Evaluating High-Resolution Piano Sustain Pedal Depth Estimation with Musically Informed Metrics
Hanwen Zhang, Kun Fang, Ziyu Wang, Ichiro Fujinaga
TL;DR
The paper tackles the inadequacy of frame-level metrics in evaluating continuous sustain pedal depth estimation by introducing a musically informed framework with action-based and gesture-based analyses. It develops and compares three Transformer-based baselines (Binary, Audio, Audio+MIDI) and defines outputs $x_{1:T} \in [0,1]$, $o_{1:T}$, $f_{1:T}$, $g \in [0,1]$ under a fixed-weight multi-task loss $\mathcal{L}_{total}$. Experiments on MAESTRO demonstrate that continuous-valued predictions yield clearer action boundaries and gesture contours, with MIDI-informed models achieving the best results in action- and gesture-level metrics, even when frame-level gains are modest.
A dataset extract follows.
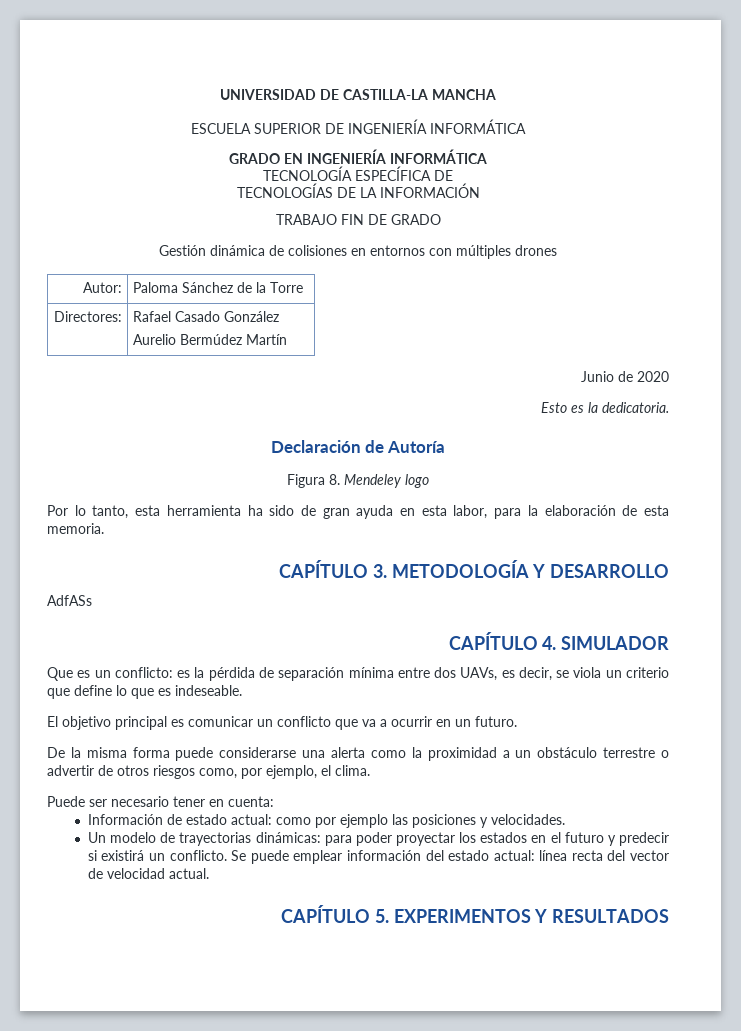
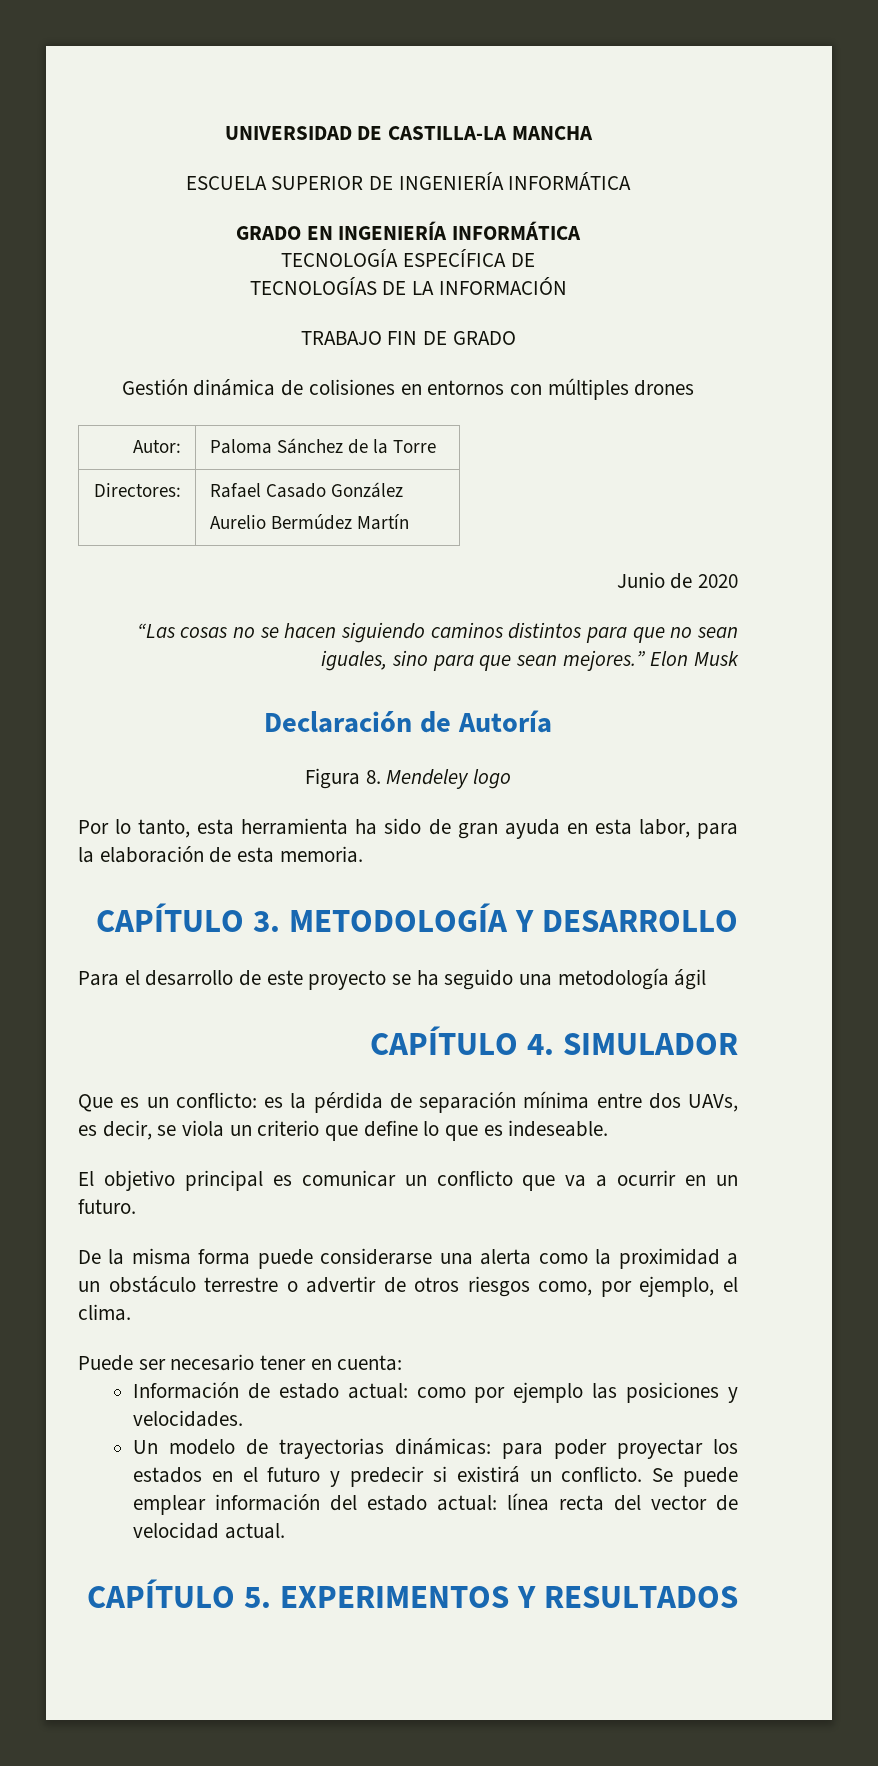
[541,402,669,413] Esto es la dedicatoria. -> [136,622,738,643] [321,650,739,671] “Las cosas no se hacen siguiendo caminos distintos para que no sean iguales, sino para que sean mejores.” Elon Musk
[47,595,92,606] AdfASs -> [78,968,707,990] Para el desarrollo de este proyecto se ha seguido una metodología ágil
The study emphasizes the practical value of musically informed evaluation for pedal depth tasks and suggests future work on boundary-sensitive objectives, contour-aware losses, and perceptual validation.
Abstract
Evaluation for continuous piano pedal depth estimation tasks remains incomplete when relying only on conventional frame-level metrics, which overlook musically important features such as direction-change boundaries and pedal curve contours. To provide more interpretable and musically meaningful insights, we propose an evaluation framework that augments standard frame-level metrics with an action-level assessment measuring direction and timing using segments of press/hold/release states and a gesture-level analysis that evaluates contour similarity of each press-release cycle. We apply this framework to compare an audio-only baseline with two variants: one incorporating symbolic information from MIDI, and another trained in a binary-valued setting, all within a unified architecture. Results show that the MIDI-informed model significantly outperforms the others at action and gesture levels, despite modest frame-level gains. These findings demonstrate that our framework captures musically relevant improvements indiscernible by traditional metrics, offering a more practical and effective approach to evaluating pedal depth estimation models.